En havadan-sudan, en sıradan, en günlük sohbetler, bir noktada illa ayrıcalık yarıştırmaya, tanınmış, önemli kişilerle olan bağlantıya, kişisel deneyimlere, tercih beyanına geliyor. Herkes, bir biçimde toplum, aile, arkadaş çevresi veya iş çevresi içindeki önemini anlatmaya başlıyor, kimi zaman açık açık, kimi zaman “mesaj” olarak: “Ben önemliyim ha, yanlış olmasın...”
Sohbet karşılıklı muhabbetten, zihin açıcı bir eylem olmaktan çıkıyor, karşımızdakinin “Ben çayı şekerli severim”, “Her gün bir Türk kahvesi içmezsem olmaz”, “Ay ben yaz mevsimi severim, soğuk sevmem” gibi kişisel tercih beyanı festivaline veya şöhretli tanıdık anlatma müsabakasına dönüşüyor.
“Falanca benim yakın arkadaşımdır”, “Dayımın oğlu filanca ile ortak iş yapıyor”, “Benim dedem İsmet İnönü’nün en yakın arkadaşıymış” gibi...
“Egolar bir kenara bırakılamıyor” adeta. Önemli insan, ayrıcalıklı şahsiyet olma ve algılanma ihtiyacı, iletişimin önüne geçiyor.
Oysa gerçek sohbet, gerçek iletişim için gerekli olan de en temel ihtiyaç bu.
Söyleyeceği sözün karşısındakine bir faydası yoksa eğer, bazen de susmayı denemeliyiz belki de. Beş kişi bir araya geldiğimizde “kişisel tercih beyanı”na veya şöhret yarıştırmaya “sohbet” dememeliyiz belki de.
Sohbetin illa bir noktasında, hayatta ayrıcalıklı bir noktada olduğunu belirtme ihtiyacı duyanlara gülümseyip geçmeliyiz belki de.
*** *** ***
Çok genç yaşta olmuyor bu ama an geliyor, hiçbir yere götürmeyen sohbetlerin içinde olmaktansa, kendi kendinize bir köşede kitabınızı okumayı tercih etmiyor musunuz?

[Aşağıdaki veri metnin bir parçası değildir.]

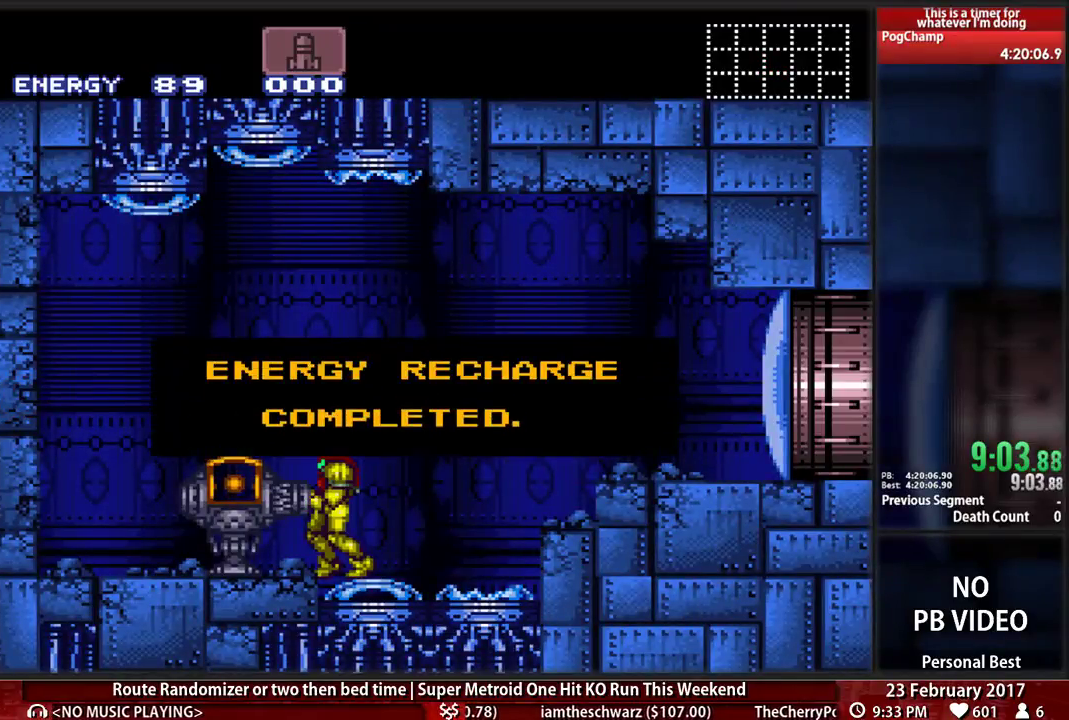
{"dt_ms": 500, "buttons": ["B", "DPAD_RIGHT"], "events": []}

Bir sahilde, deniz kenarında, bir parkta, koruda, Boğaz kenarında, temiz havayı içinize çekerken, başınızda “Ay ben güneşli hava severim, ay ben çay sevmem kahve severim, ay ben tatlı sevmem, ay ben kırmızı sevmem mavi severim” diye kişisel tercih beyanına “sohbet” diyen birisinin eşliği yerine, yalnızlığı tercih etmiyor musunuz?
Veya yanınızda, birlikte susabildiğiniz, birbirinizi anlayabildiğiniz bir dost, sevgili, eş varsa... O an cenneti yaşıyormuşsunuz gibi gelmiyor mu?
Karşılıklı iletişimde bol fikir alışverişi yapabildiğiniz “egoları bırakmış” dostların arasında, bol kitaplı bir hafta sonu olsun!